Exercise brief - From the records below, please print only the lines from the one containing "verwenden wir auch solche, deren Zweck" through the one containing "Depuis votre panneau", both included. Skip the pictures.

Available data -
=== Begin Enclosure ===

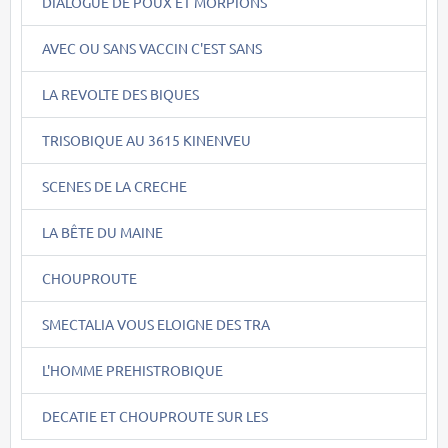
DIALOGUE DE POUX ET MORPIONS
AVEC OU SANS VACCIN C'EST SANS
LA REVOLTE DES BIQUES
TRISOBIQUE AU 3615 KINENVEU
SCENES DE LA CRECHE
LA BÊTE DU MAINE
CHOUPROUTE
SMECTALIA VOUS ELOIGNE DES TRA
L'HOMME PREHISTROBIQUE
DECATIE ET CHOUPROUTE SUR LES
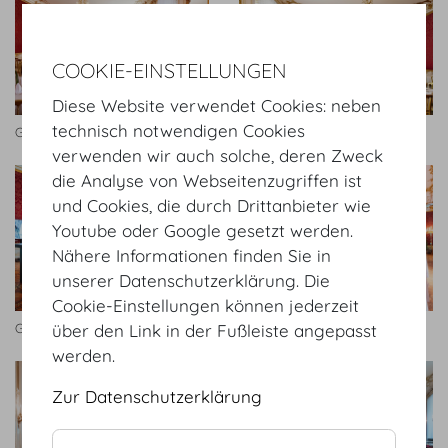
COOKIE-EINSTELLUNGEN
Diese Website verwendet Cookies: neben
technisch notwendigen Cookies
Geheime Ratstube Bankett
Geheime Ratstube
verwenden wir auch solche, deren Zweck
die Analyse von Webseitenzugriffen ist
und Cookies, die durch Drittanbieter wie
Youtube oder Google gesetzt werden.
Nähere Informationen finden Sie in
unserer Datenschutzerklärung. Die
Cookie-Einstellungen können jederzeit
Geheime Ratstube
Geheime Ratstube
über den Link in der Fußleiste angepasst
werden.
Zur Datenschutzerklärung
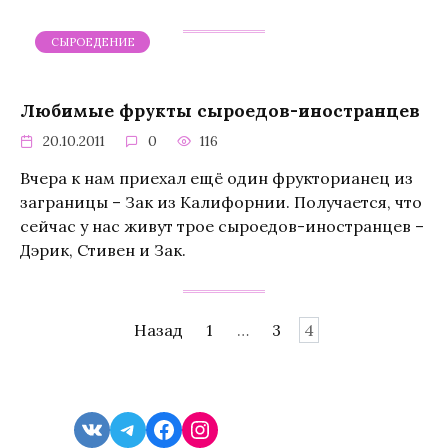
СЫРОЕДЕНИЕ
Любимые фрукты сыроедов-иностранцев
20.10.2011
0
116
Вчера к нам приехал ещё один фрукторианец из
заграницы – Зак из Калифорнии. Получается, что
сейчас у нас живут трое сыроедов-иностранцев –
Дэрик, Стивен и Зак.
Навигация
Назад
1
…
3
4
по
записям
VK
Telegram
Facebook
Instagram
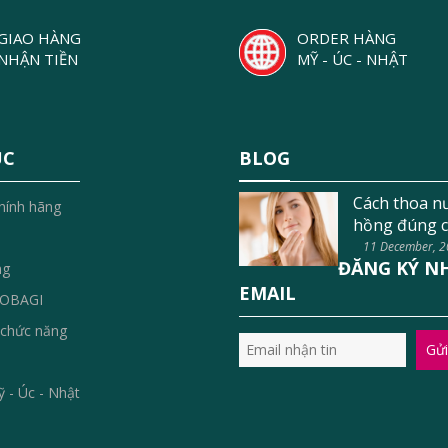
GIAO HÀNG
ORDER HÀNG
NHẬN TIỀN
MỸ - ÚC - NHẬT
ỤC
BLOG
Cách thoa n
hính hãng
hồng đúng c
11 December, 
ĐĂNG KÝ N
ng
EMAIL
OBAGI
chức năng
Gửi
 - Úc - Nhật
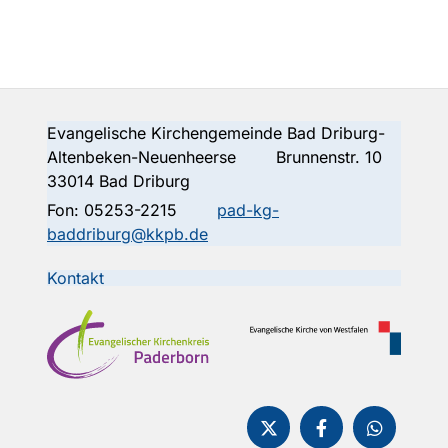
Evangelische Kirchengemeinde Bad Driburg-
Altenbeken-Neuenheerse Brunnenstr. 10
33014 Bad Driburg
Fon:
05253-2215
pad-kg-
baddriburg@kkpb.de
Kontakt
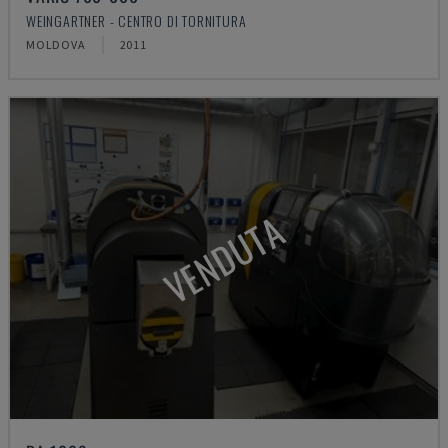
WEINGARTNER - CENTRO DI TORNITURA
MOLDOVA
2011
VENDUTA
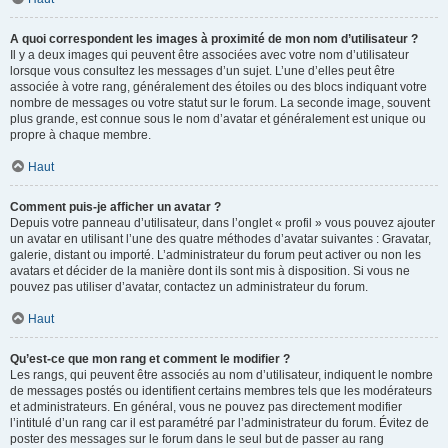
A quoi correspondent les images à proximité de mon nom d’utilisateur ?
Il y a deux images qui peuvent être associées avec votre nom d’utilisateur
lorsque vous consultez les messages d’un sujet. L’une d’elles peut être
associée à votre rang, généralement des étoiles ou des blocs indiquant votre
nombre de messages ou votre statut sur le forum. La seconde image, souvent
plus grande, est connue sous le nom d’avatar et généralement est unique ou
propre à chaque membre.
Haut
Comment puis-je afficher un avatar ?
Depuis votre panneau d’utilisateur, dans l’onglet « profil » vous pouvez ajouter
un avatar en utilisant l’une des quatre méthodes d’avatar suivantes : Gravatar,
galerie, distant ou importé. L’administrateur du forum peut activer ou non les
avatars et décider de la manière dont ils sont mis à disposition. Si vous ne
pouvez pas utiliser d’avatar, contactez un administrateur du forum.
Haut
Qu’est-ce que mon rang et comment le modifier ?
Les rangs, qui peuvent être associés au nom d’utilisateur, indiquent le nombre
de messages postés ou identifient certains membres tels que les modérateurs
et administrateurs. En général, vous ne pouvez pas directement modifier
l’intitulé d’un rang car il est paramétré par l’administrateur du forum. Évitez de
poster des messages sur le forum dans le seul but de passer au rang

=== End Enclosure ===

Response area -
verwenden wir auch solche, deren Zweck
die Analyse von Webseitenzugriffen ist
und Cookies, die durch Drittanbieter wie
Youtube oder Google gesetzt werden.
Nähere Informationen finden Sie in
unserer Datenschutzerklärung. Die
Cookie-Einstellungen können jederzeit
Geheime Ratstube
Geheime Ratstube
über den Link in der Fußleiste angepasst
werden.
Zur Datenschutzerklärung
СЫРОЕДЕНИЕ
Любимые фрукты сыроедов-иностранцев
20.10.2011
0
116
Вчера к нам приехал ещё один фрукторианец из
заграницы – Зак из Калифорнии. Получается, что
сейчас у нас живут трое сыроедов-иностранцев –
Дэрик, Стивен и Зак.
Навигация
Назад
1
…
3
4
по
записям
VK
Telegram
Facebook
Instagram
GIAO HÀNG
ORDER HÀNG
NHẬN TIỀN
MỸ - ÚC - NHẬT
ỤC
BLOG
Cách thoa n
hính hãng
hồng đúng c
11 December, 
ĐĂNG KÝ N
ng
EMAIL
OBAGI
chức năng
Gửi
 - Úc - Nhật
Evangelische Kirchengemeinde Bad Driburg-
Altenbeken-Neuenheerse Brunnenstr. 10
33014 Bad Driburg
Fon:
05253-2215
pad-kg-
baddriburg@kkpb.de
Kontakt
WEINGARTNER - CENTRO DI TORNITURA
MOLDOVA
2011
VENDUTA
A quoi correspondent les images à proximité de mon nom d’utilisateur ?
Il y a deux images qui peuvent être associées avec votre nom d’utilisateur
lorsque vous consultez les messages d’un sujet. L’une d’elles peut être
associée à votre rang, généralement des étoiles ou des blocs indiquant votre
nombre de messages ou votre statut sur le forum. La seconde image, souvent
plus grande, est connue sous le nom d’avatar et généralement est unique ou
propre à chaque membre.
Haut
Comment puis-je afficher un avatar ?
Depuis votre panneau d’utilisateur, dans l’onglet « profil » vous pouvez ajouter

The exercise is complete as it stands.